2. Interest rates. I’m really not sure how well this tracks coin prices these days (it had little or no influence back in my 1963-1983 study), but logic tells me that some dealers and some collectors are borrowing money these days to buy coins, often from a home equity line of credit. Whether I think it is a good idea or not (I definitely do not) is immaterial – it is happening to some extent. If interest rates go up, it makes it less attractive to borrow money to buy coins. It also makes alternative places to park funds (such as bonds and money market accounts) more attractive.

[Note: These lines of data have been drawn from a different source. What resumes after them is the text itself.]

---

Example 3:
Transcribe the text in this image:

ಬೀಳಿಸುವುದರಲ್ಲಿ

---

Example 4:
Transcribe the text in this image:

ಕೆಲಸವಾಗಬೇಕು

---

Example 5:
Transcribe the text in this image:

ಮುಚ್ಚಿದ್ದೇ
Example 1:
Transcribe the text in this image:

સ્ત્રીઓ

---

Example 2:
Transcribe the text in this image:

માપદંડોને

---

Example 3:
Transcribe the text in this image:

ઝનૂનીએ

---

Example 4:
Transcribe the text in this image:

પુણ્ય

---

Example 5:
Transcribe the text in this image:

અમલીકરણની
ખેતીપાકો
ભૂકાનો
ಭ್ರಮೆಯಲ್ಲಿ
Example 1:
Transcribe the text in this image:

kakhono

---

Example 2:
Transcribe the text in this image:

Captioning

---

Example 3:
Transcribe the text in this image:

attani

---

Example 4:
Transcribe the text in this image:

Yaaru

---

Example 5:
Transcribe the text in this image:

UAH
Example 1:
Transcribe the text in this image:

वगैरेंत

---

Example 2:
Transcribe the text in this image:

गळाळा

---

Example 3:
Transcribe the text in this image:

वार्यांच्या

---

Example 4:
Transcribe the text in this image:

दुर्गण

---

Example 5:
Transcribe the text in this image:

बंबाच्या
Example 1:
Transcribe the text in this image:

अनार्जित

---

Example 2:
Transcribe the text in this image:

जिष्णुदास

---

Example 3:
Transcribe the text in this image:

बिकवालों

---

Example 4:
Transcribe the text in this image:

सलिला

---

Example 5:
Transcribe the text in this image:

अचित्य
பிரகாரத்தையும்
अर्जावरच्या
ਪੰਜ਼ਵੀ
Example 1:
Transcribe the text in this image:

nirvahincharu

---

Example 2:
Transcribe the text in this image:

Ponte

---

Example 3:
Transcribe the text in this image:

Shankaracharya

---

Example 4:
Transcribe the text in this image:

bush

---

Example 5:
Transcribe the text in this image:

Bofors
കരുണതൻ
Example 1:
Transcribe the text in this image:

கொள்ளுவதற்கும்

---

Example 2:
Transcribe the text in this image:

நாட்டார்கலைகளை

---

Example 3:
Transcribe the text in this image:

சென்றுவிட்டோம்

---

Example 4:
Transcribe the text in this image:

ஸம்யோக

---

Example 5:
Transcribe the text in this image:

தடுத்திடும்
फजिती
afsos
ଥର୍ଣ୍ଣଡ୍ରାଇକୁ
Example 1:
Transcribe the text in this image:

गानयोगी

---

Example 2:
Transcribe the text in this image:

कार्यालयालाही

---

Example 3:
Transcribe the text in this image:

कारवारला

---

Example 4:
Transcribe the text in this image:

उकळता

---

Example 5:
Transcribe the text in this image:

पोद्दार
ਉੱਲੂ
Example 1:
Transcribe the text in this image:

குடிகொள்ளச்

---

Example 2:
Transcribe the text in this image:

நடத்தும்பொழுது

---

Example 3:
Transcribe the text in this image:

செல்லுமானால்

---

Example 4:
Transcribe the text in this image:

3. How close to Greysheet “bid” prices most coins sell for at public auction. One needs to do a little work to get a feel for this. I use the Heritage Coins website (www.HA.com) because it is user friendly and has the most information in it. I choose some commonly traded coins (Saint Gaudens’ $20’s in PCGS or NGC MS-64; slightly better date Morgan Dollars, some gold commems, some common silver type coins in unc. and proof, etc.) and see how close to the published Greysheet bid levels most of them sell for.
If these items mostly sell for close to bid to over bid (as is the case at present), I don’t worry. If I check and it seems a lot of them are selling at significant discounts to Greysheet bid (20-30%), then I start to worry.
I don’t “handpick” the coins. I figure most such coins are of average or mediocre quality. If these coins are still selling for around bid or more, there is decent underlying demand. If they are selling for much less, that is a weak signal for coins.
Notice that I didn’t say anything about looking at selected “record” prices (i.e. a Buffalo nickel might sell for six times Greysheet bid at an auction, for example, and set a record price for the date. Or perhaps an 1804 Silver Dollar sets a new price record at auction). Something like this is always happening in the coin market, regardless of how strong or weak the market is. There are always a few lots in every auction whose prices amaze onlookers. I want to know what the great mass of ordinary coins is doing. Those will tell the true story.
Well, that’s it. You can agree or disagree with the points made above. I’m just telling you what we do here at CRO. These simple tools are far from infallible, but I think they will help you see the few things that really seem to move the coin market, and help you ignore the “tsunami” of conflicting information that is continually roaring at us.